Although SPs have a low degree of sequence conservation, its structure are usually composed by three typical domains: an amino terminal positively charged and hydrophilic region (n-region), a central hydrophobic region (h-region), and a more polar carboxy region (c-region) which specifies cleavage site (Owji et al. 2018). Based on this information, the existence of SPs can be predicted from the amino sequences of proteins. We identified 10 CSPs from the samples and further analyzed the SPs. Non-specific lipid-transfer protein (A0A1D5AIU7) had the highest cleavage site score while glucan endo-1,3-beta-glucosidase had the lowest one. Higher score means higher probability of SP cleavage in the predicted position. Considering the cleavage site score and the presence of protein in all samples, the SP sequence from beta-1,3-glucanase (B3TLW8; MANRSKVSRAAVALLIGLLVAIPTGVKS) and putative class III chitinase (K4MQC1; MATNQLLPLLLLALVAGSHA) were recommended for further use. The SP from pathogenesis-related protein may also be used but it had relatively low cleavage site score. These SPs should be tested first using a reporter gene such as beta glucuronidase or fluorescent protein in the future study.

Conclusion

This study generated a broader view of secretomes from oil palm ramets and specific SP candidates for future applications.
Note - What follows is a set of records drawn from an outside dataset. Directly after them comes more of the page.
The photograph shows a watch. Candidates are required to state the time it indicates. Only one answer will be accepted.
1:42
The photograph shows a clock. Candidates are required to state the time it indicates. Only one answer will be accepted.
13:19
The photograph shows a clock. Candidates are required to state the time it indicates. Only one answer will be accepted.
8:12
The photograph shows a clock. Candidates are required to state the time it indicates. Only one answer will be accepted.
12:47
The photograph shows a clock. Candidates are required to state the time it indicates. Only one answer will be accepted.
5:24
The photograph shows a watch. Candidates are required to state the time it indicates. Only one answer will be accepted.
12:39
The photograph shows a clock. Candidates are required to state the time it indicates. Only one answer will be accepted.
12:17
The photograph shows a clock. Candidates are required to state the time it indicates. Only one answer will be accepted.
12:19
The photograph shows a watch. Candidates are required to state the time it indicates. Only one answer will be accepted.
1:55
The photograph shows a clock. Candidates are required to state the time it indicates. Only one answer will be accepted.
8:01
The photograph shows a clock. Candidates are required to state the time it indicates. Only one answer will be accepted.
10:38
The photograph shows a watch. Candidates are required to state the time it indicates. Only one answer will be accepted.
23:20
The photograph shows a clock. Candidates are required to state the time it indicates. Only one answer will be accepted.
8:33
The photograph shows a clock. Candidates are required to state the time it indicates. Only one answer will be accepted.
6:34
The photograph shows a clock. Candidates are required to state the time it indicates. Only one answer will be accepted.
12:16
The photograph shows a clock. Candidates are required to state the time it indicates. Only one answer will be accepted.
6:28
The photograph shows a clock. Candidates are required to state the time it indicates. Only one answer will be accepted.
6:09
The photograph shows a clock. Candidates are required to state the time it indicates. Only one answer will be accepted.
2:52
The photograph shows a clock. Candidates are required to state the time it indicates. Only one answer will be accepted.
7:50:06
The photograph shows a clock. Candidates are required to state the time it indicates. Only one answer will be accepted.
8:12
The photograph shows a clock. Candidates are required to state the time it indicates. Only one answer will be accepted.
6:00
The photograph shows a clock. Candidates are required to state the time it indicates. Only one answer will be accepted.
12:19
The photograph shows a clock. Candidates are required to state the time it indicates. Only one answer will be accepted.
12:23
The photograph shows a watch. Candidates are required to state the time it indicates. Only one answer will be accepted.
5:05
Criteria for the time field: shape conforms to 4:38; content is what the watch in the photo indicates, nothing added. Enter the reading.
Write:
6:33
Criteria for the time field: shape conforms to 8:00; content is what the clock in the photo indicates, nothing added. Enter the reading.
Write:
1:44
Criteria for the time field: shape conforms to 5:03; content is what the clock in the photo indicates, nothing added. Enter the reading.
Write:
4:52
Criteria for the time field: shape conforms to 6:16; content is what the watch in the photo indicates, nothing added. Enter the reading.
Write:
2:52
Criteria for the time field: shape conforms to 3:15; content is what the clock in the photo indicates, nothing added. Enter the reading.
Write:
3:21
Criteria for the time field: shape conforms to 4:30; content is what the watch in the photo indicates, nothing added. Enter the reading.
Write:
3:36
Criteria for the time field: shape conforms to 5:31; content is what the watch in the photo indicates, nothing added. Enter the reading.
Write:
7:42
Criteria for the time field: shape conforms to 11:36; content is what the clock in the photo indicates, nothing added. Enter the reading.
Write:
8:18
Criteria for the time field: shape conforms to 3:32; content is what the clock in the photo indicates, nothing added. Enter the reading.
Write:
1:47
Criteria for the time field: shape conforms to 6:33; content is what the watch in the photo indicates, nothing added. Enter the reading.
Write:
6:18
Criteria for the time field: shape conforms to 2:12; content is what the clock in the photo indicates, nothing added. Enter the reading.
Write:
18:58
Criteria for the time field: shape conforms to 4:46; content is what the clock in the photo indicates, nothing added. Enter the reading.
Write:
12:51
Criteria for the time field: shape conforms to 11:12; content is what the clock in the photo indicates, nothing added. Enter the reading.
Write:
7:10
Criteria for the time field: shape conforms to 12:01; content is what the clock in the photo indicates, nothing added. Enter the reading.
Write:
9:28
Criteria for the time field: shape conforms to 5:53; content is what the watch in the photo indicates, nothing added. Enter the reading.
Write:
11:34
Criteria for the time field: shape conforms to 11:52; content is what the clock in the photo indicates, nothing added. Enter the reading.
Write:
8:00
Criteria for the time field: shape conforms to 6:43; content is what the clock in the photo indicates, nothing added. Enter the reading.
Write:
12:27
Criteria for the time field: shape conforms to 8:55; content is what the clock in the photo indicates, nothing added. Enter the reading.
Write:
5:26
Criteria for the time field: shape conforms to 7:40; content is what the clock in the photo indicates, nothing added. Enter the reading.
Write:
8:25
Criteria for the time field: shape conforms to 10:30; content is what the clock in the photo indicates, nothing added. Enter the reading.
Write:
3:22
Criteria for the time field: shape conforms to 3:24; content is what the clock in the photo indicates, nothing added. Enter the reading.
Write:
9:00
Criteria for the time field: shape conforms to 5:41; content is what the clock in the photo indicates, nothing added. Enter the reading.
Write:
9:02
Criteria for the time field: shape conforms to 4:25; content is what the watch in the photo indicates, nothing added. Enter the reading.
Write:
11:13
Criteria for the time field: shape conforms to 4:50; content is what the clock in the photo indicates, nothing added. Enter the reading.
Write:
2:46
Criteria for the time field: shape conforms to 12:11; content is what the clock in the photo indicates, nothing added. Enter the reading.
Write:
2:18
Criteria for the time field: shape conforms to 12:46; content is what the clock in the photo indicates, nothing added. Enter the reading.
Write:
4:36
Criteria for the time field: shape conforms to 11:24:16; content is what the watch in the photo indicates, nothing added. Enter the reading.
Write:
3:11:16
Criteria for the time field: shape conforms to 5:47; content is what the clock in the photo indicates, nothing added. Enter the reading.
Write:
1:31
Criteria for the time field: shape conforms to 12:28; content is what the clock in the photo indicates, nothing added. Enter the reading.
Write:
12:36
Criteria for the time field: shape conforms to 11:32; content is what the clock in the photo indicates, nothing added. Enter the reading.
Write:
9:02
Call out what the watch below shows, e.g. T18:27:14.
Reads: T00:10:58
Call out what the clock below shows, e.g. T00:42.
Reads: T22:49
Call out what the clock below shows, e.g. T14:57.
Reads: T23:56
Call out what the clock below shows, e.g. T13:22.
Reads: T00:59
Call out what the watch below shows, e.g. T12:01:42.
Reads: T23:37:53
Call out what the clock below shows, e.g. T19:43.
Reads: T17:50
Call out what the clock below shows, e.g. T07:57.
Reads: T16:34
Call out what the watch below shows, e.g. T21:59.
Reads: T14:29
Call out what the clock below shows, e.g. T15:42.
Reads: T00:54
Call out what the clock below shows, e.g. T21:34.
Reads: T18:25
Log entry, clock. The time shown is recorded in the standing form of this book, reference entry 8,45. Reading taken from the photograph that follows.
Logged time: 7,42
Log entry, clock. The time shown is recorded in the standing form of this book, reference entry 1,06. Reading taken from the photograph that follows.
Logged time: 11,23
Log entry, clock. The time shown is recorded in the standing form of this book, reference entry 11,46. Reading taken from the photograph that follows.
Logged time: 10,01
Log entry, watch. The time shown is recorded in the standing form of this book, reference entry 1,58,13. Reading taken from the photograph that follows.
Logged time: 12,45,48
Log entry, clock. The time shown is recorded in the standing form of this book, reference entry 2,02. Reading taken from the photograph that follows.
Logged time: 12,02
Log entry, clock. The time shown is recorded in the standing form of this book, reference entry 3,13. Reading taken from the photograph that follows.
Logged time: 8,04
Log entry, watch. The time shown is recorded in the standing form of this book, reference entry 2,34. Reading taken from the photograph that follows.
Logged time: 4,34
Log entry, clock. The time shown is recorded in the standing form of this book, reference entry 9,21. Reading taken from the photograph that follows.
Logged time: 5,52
The existence of some secretory proteins was confirmed by identification of proteins from root, leaf, and growth medium samples. We found that secretome of oil palm ramet was dominated by stress or defence related proteins which may act as protection during development process. In addition, the expression of stress or defence related genes in development process may indicate the overlapping roles of regulator genes. Furthermore, SPs from identified proteins were selected based on cleavage site score and the presence of protein in various samples. The combination of different bioinformatics software greatly increased the level of confidence when determining secretory proteins but some result disagreement between software may emerge especially for the LSPs. If possible, additional information from related references may be used to solve this problem. On the other hand, protein isolation methods should be optimized further to increase the number of identified proteins while minimizing the presence of contaminant proteins. To our knowledge, this is the first report about oil palm secretome and the provided information should be useful for wide range of research. In the future, similar approach may be used to identify oil palm secretome under certain conditions such as abiotic stress or pathogen infection. The performance of recommended signal sequences should also be assessed with reporter gene first before it can be used for extracellular expression.